EXCERPTED RECORDS
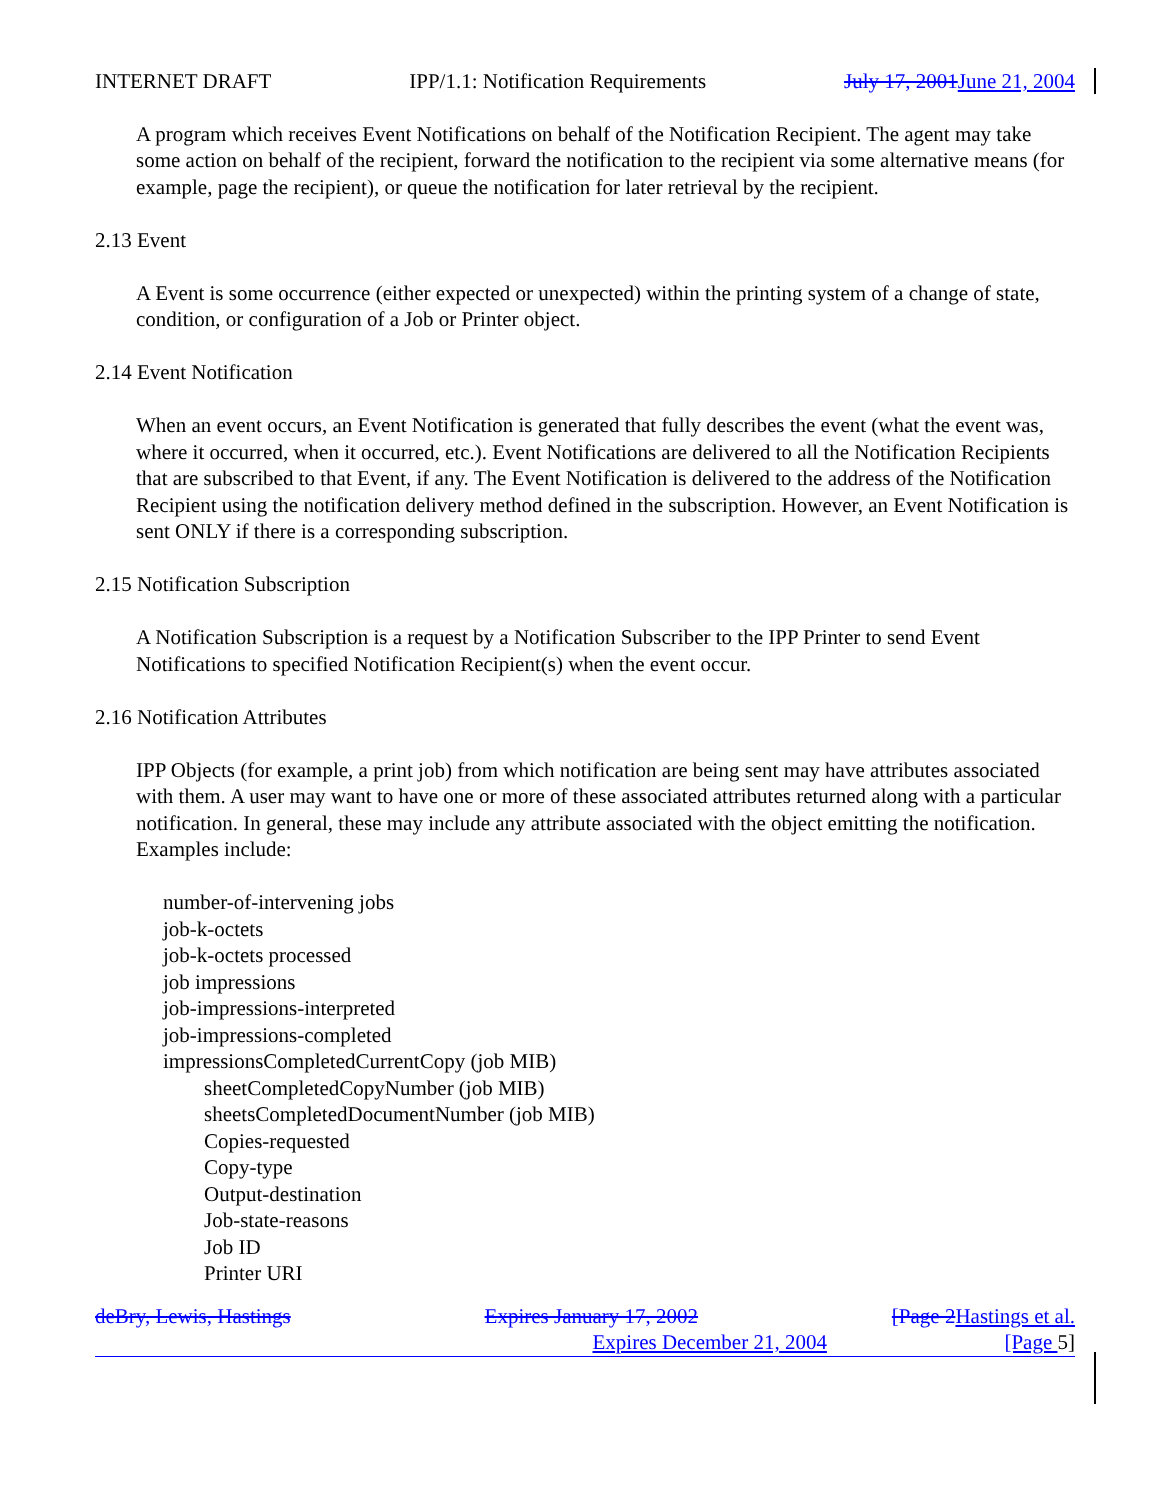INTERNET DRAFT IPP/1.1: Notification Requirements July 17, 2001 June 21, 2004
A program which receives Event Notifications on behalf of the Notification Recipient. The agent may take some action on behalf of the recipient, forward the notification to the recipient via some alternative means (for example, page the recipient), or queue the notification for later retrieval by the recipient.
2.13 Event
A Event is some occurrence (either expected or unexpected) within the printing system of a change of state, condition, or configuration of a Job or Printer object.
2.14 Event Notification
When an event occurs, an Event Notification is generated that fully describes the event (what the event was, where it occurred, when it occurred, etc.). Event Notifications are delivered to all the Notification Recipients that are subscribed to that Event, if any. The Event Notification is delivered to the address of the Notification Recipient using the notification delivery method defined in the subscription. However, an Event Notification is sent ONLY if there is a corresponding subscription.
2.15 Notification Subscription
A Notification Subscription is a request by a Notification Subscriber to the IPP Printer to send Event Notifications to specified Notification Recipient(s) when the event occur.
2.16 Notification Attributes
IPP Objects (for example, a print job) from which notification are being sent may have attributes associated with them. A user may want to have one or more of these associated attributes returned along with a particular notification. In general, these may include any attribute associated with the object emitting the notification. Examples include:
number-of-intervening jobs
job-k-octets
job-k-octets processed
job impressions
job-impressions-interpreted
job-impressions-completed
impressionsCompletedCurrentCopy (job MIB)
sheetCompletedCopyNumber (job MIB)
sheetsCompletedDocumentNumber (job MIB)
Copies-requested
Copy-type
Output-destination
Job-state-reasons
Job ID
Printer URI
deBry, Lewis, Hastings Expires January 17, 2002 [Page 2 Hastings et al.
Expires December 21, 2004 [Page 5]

AIM OF THE TASK
Go through the listing above and retype each line exactly, apart from the pictures.

WRITTEN ANSWER
INTERNET DRAFT IPP/1.1: Notification Requirements July 17, 2001 June 21, 2004
A program which receives Event Notifications on behalf of the Notification Recipient. The agent may take some action on behalf of the recipient, forward the notification to the recipient via some alternative means (for example, page the recipient), or queue the notification for later retrieval by the recipient.
2.13 Event
A Event is some occurrence (either expected or unexpected) within the printing system of a change of state, condition, or configuration of a Job or Printer object.
2.14 Event Notification
When an event occurs, an Event Notification is generated that fully describes the event (what the event was, where it occurred, when it occurred, etc.). Event Notifications are delivered to all the Notification Recipients that are subscribed to that Event, if any. The Event Notification is delivered to the address of the Notification Recipient using the notification delivery method defined in the subscription. However, an Event Notification is sent ONLY if there is a corresponding subscription.
2.15 Notification Subscription
A Notification Subscription is a request by a Notification Subscriber to the IPP Printer to send Event Notifications to specified Notification Recipient(s) when the event occur.
2.16 Notification Attributes
IPP Objects (for example, a print job) from which notification are being sent may have attributes associated with them. A user may want to have one or more of these associated attributes returned along with a particular notification. In general, these may include any attribute associated with the object emitting the notification. Examples include:
number-of-intervening jobs
job-k-octets
job-k-octets processed
job impressions
job-impressions-interpreted
job-impressions-completed
impressionsCompletedCurrentCopy (job MIB)
sheetCompletedCopyNumber (job MIB)
sheetsCompletedDocumentNumber (job MIB)
Copies-requested
Copy-type
Output-destination
Job-state-reasons
Job ID
Printer URI
deBry, Lewis, Hastings Expires January 17, 2002 [Page 2 Hastings et al.
Expires December 21, 2004 [Page 5]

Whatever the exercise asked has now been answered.